• Exercise brief: Filter the entries beneath this task, copying only the lines that hold the word "addr".
=== Available data ===
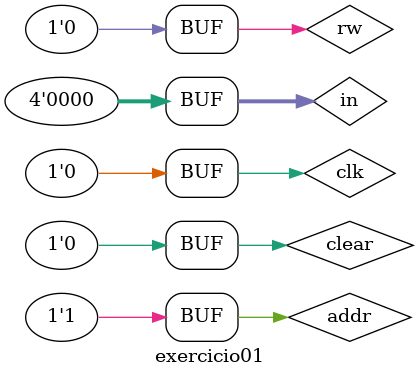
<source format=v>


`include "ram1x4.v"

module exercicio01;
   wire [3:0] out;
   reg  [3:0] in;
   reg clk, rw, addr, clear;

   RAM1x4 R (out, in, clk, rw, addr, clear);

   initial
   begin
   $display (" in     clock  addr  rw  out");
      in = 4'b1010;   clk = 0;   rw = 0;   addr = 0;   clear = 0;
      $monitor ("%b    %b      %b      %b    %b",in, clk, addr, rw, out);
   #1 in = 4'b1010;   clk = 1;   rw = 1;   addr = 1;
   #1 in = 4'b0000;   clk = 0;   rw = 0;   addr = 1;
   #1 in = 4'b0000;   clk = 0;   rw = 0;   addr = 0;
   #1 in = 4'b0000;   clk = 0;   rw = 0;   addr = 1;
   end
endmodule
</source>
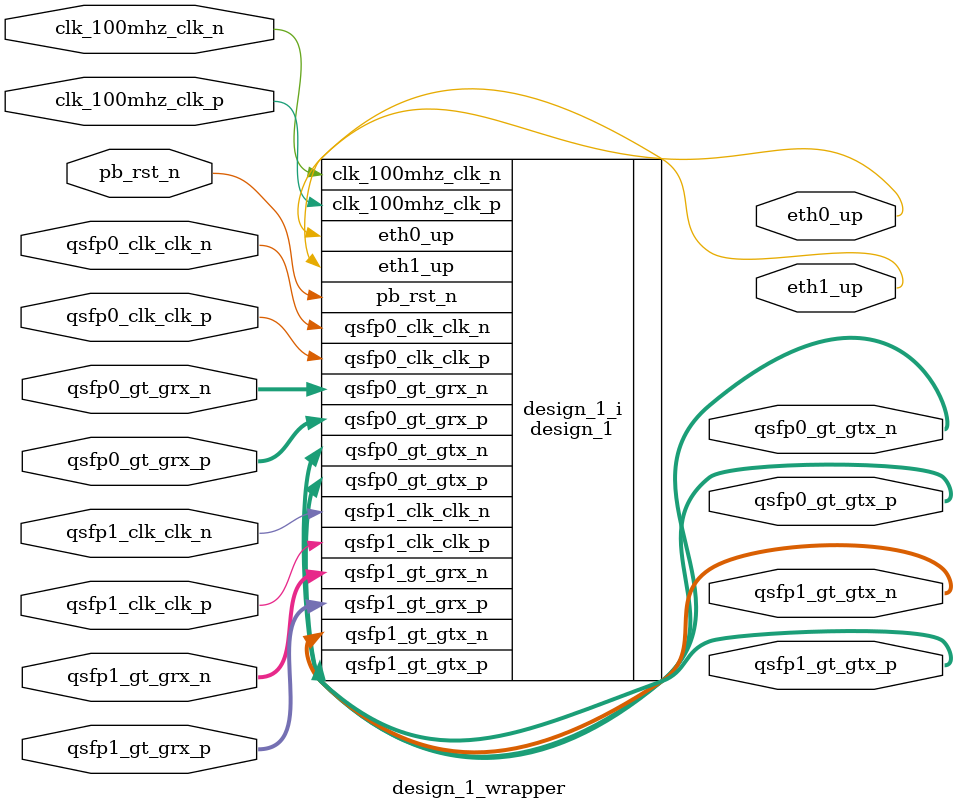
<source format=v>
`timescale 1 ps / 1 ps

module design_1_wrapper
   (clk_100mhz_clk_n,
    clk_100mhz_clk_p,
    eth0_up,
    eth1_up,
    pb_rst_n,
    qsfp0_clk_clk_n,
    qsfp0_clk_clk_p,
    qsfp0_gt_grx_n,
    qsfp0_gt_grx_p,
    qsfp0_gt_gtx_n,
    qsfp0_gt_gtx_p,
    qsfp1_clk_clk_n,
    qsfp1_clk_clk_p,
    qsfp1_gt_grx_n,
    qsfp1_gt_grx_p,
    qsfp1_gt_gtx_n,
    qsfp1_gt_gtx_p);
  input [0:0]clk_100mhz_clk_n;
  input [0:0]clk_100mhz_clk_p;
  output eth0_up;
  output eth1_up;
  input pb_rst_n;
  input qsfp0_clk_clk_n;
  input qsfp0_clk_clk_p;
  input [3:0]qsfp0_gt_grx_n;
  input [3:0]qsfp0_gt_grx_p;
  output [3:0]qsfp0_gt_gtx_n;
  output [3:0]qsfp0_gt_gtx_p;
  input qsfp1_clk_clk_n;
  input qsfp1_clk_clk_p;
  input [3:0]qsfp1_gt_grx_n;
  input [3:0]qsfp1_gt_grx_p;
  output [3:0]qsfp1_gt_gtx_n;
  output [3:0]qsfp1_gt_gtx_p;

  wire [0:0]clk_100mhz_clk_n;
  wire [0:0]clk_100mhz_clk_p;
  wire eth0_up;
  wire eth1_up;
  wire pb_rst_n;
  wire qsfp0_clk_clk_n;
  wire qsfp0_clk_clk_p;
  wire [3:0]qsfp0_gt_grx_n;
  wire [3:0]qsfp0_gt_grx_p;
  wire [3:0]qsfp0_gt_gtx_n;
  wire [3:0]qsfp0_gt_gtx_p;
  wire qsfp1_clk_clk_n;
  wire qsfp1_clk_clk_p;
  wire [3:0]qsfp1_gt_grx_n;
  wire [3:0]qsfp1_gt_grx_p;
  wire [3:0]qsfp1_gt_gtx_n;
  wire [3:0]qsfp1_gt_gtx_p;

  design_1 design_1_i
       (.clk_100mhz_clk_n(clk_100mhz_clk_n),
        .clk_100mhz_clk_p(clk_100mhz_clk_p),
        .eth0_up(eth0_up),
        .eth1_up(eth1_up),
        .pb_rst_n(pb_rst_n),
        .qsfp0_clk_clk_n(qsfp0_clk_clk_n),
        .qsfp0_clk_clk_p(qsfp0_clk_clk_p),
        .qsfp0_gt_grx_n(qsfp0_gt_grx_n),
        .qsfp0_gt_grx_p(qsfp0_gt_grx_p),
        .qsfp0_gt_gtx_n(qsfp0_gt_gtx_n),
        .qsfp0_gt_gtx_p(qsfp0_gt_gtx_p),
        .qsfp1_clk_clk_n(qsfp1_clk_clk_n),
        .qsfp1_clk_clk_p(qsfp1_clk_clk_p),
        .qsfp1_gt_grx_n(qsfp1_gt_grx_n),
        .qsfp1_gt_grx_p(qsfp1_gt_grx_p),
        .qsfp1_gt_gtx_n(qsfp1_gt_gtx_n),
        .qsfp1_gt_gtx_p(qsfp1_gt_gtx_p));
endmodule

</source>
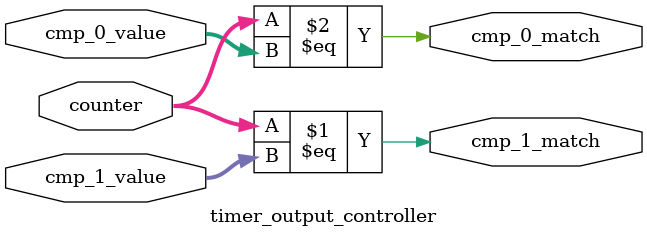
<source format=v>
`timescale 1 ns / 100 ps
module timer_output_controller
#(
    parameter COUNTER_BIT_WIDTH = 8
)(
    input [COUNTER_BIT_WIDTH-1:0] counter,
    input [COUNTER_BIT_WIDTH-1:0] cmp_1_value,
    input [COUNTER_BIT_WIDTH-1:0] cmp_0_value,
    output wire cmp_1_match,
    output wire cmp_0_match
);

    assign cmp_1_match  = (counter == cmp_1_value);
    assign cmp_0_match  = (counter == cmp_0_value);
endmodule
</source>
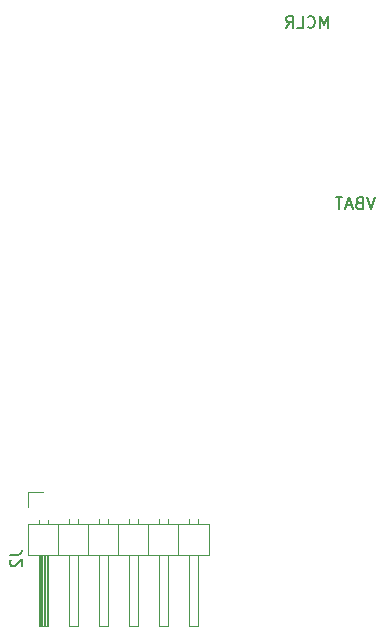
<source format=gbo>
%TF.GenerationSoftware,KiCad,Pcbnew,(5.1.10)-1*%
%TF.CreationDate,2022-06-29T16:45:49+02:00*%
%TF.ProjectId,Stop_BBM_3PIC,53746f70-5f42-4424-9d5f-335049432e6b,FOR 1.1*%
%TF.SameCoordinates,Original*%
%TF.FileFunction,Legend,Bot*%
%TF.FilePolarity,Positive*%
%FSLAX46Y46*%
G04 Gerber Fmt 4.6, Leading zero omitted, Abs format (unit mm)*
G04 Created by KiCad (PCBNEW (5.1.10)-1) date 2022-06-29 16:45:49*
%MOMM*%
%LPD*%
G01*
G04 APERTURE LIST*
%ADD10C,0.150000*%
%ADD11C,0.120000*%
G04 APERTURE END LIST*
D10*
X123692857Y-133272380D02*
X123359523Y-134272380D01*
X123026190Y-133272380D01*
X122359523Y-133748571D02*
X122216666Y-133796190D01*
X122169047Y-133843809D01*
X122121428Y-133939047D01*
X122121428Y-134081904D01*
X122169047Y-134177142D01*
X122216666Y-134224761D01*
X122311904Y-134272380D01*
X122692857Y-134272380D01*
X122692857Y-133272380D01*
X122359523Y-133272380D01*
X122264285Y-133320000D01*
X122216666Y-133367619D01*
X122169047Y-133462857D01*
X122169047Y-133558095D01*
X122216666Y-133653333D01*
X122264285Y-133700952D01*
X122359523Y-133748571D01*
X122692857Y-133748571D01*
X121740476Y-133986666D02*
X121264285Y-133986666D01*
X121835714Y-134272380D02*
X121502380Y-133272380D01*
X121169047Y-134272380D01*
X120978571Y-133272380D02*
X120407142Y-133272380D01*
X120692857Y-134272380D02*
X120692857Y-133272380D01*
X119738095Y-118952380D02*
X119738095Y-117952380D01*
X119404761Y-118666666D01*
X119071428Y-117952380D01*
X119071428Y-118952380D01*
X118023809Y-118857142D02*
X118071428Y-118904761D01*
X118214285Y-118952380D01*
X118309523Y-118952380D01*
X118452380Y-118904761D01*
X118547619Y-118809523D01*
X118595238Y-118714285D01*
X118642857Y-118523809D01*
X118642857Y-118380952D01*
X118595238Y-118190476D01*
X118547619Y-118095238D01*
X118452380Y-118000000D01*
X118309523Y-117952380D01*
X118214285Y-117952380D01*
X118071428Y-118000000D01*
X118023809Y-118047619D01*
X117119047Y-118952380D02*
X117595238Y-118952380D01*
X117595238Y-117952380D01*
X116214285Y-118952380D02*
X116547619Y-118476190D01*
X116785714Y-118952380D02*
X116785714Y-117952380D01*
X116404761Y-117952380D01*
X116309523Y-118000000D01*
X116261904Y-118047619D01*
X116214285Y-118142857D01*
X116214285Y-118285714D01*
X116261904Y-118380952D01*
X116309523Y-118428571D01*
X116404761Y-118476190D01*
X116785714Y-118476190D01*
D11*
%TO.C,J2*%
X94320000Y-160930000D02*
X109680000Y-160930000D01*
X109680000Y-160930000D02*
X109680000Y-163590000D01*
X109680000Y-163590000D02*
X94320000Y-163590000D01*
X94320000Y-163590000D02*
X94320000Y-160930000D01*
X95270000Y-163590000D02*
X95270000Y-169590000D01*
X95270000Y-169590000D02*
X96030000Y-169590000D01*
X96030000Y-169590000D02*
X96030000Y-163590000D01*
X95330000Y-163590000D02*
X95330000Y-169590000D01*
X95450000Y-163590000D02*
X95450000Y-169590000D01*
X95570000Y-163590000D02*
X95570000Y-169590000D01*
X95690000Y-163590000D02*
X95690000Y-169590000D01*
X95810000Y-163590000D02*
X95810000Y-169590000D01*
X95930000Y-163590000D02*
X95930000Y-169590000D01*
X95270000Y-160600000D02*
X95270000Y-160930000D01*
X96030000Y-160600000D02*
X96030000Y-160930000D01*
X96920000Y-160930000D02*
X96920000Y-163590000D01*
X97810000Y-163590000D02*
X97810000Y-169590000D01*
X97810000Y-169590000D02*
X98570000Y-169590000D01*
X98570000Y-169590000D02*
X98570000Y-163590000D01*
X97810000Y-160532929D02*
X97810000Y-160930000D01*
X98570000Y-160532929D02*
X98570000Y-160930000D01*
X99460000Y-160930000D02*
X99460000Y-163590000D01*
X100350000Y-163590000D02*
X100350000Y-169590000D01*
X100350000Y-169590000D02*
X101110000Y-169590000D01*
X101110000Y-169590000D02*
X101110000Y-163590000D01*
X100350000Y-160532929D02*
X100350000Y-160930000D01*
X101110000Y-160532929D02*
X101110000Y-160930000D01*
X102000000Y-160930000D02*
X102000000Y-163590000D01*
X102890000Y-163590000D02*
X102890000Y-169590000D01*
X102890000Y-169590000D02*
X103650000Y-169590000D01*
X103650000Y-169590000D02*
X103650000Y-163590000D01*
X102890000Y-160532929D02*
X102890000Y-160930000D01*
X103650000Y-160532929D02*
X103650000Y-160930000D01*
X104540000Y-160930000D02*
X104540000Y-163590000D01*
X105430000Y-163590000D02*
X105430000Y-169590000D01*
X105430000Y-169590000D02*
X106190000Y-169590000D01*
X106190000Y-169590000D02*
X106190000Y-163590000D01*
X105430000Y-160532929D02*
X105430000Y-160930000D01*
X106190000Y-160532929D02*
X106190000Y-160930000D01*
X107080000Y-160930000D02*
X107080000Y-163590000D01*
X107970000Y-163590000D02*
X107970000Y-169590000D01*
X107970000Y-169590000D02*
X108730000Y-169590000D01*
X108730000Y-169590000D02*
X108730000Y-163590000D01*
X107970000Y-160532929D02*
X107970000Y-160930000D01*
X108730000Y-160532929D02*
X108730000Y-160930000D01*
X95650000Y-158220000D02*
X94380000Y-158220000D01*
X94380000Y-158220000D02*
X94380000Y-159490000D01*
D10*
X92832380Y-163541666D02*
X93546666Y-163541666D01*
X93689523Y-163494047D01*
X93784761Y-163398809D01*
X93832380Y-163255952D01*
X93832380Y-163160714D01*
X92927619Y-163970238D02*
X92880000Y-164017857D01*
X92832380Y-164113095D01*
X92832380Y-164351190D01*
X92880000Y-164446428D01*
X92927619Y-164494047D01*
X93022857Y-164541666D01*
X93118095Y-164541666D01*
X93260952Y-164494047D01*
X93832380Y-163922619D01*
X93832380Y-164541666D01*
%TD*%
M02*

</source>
===
=== Available data ===
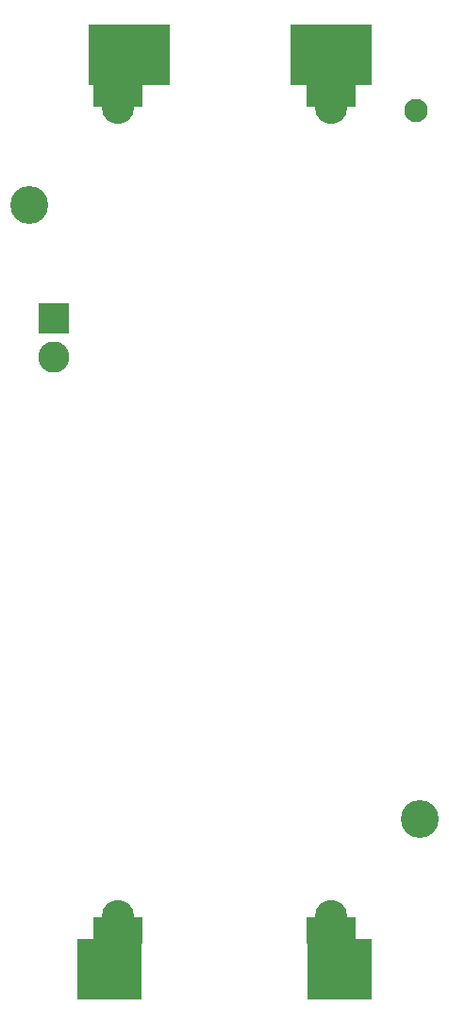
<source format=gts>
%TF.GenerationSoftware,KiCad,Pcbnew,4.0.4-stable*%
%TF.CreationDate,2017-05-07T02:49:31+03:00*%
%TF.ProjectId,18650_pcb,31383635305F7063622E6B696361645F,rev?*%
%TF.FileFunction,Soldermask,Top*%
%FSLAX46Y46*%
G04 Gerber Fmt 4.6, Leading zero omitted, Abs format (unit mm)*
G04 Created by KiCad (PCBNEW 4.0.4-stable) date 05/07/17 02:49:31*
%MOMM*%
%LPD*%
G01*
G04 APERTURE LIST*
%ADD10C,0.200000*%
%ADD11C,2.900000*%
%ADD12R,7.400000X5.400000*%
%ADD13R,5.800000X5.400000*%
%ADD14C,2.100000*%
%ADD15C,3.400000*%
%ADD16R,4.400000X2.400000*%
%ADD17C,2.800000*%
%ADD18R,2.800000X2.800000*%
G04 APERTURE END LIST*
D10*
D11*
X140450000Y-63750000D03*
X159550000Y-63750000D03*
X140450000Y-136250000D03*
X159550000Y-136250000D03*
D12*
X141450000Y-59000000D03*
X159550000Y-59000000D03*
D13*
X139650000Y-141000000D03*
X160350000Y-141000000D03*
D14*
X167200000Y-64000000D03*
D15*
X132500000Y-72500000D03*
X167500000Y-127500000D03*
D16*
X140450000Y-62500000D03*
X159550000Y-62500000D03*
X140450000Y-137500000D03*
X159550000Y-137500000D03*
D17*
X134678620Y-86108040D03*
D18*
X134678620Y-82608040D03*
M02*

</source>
===
• Answer to this problem:
   reg clk, rw, addr, clear;
   RAM1x4 R (out, in, clk, rw, addr, clear);
   $display (" in     clock  addr  rw  out");
      in = 4'b1010;   clk = 0;   rw = 0;   addr = 0;   clear = 0;
      $monitor ("%b    %b      %b      %b    %b",in, clk, addr, rw, out);
   #1 in = 4'b1010;   clk = 1;   rw = 1;   addr = 1;
   #1 in = 4'b0000;   clk = 0;   rw = 0;   addr = 1;
   #1 in = 4'b0000;   clk = 0;   rw = 0;   addr = 0;
   #1 in = 4'b0000;   clk = 0;   rw = 0;   addr = 1;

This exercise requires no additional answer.